Top of EXCERPTED DATA

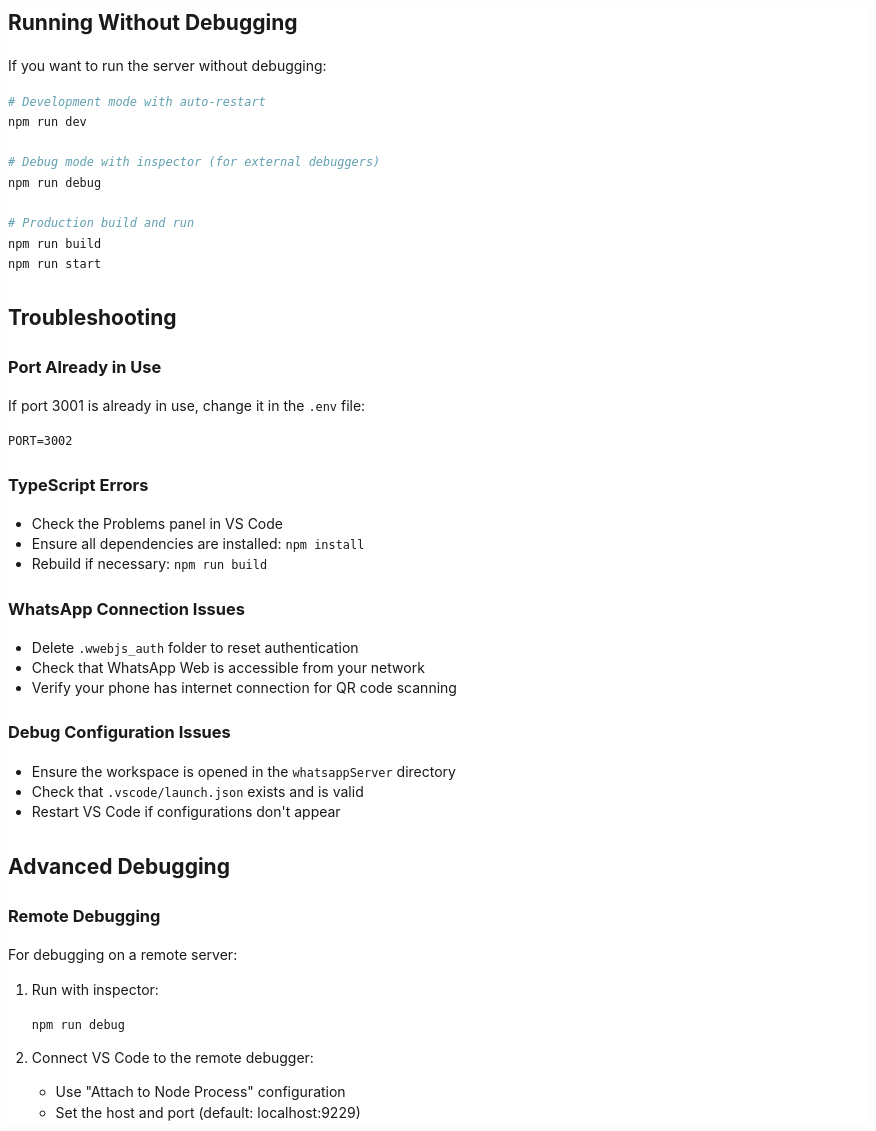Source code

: ## Running Without Debugging

If you want to run the server without debugging:

```bash
# Development mode with auto-restart
npm run dev

# Debug mode with inspector (for external debuggers)
npm run debug

# Production build and run
npm run build
npm run start
```

## Troubleshooting

### Port Already in Use
If port 3001 is already in use, change it in the `.env` file:
```env
PORT=3002
```

### TypeScript Errors
- Check the Problems panel in VS Code
- Ensure all dependencies are installed: `npm install`
- Rebuild if necessary: `npm run build`

### WhatsApp Connection Issues
- Delete `.wwebjs_auth` folder to reset authentication
- Check that WhatsApp Web is accessible from your network
- Verify your phone has internet connection for QR code scanning

### Debug Configuration Issues
- Ensure the workspace is opened in the `whatsappServer` directory
- Check that `.vscode/launch.json` exists and is valid
- Restart VS Code if configurations don't appear

## Advanced Debugging

### Remote Debugging
For debugging on a remote server:

1. Run with inspector:
   ```bash
   npm run debug
   ```

2. Connect VS Code to the remote debugger:
   - Use "Attach to Node Process" configuration
   - Set the host and port (default: localhost:9229)
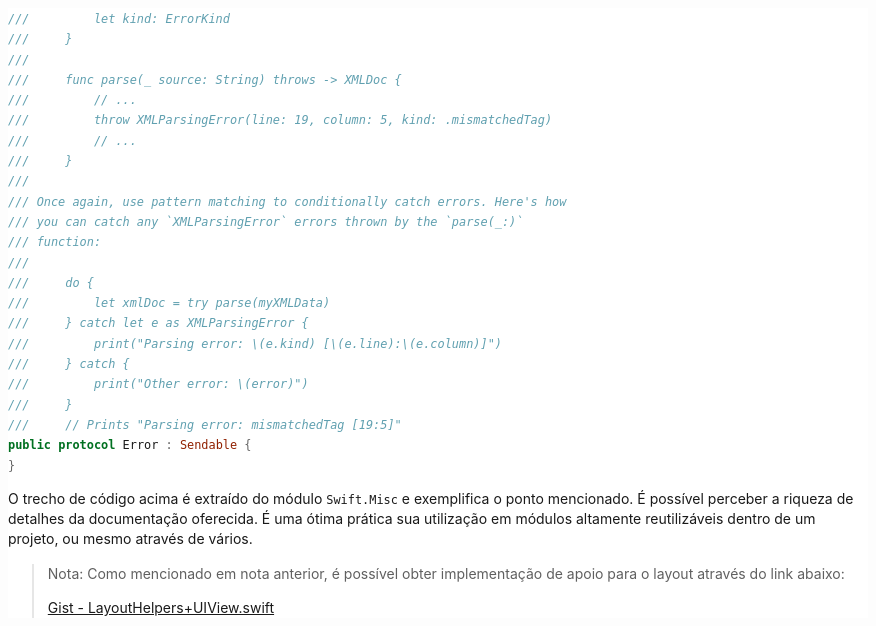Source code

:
 ``` swift
///         let kind: ErrorKind
///     }
///
///     func parse(_ source: String) throws -> XMLDoc {
///         // ...
///         throw XMLParsingError(line: 19, column: 5, kind: .mismatchedTag)
///         // ...
///     }
///
/// Once again, use pattern matching to conditionally catch errors. Here's how
/// you can catch any `XMLParsingError` errors thrown by the `parse(_:)`
/// function:
///
///     do {
///         let xmlDoc = try parse(myXMLData)
///     } catch let e as XMLParsingError {
///         print("Parsing error: \(e.kind) [\(e.line):\(e.column)]")
///     } catch {
///         print("Other error: \(error)")
///     }
///     // Prints "Parsing error: mismatchedTag [19:5]"
public protocol Error : Sendable {
}
```

O trecho de código acima é extraído do módulo `Swift.Misc` e exemplifica o ponto mencionado. É possível perceber a riqueza de detalhes da documentação oferecida. É uma ótima prática sua utilização em módulos altamente reutilizáveis dentro de um projeto, ou mesmo através de vários.

> Nota: Como mencionado em nota anterior, é possível obter implementação de apoio para o layout através do link abaixo:
>
>   [Gist - LayoutHelpers+UIView.swift](https://gist.github.com/rafaelrollozup/8a029d53fbc4ce4525a0b35e40d91431)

Bottom of EXCERPTED DATA

> **EXERCISE REQUIREMENTS**: Take every line above that includes "mencionado" and list it.

> **OUTPUT OF THE TASK**:
O trecho de código acima é extraído do módulo `Swift.Misc` e exemplifica o ponto mencionado. É possível perceber a riqueza de detalhes da documentação oferecida. É uma ótima prática sua utilização em módulos altamente reutilizáveis dentro de um projeto, ou mesmo através de vários.
> Nota: Como mencionado em nota anterior, é possível obter implementação de apoio para o layout através do link abaixo:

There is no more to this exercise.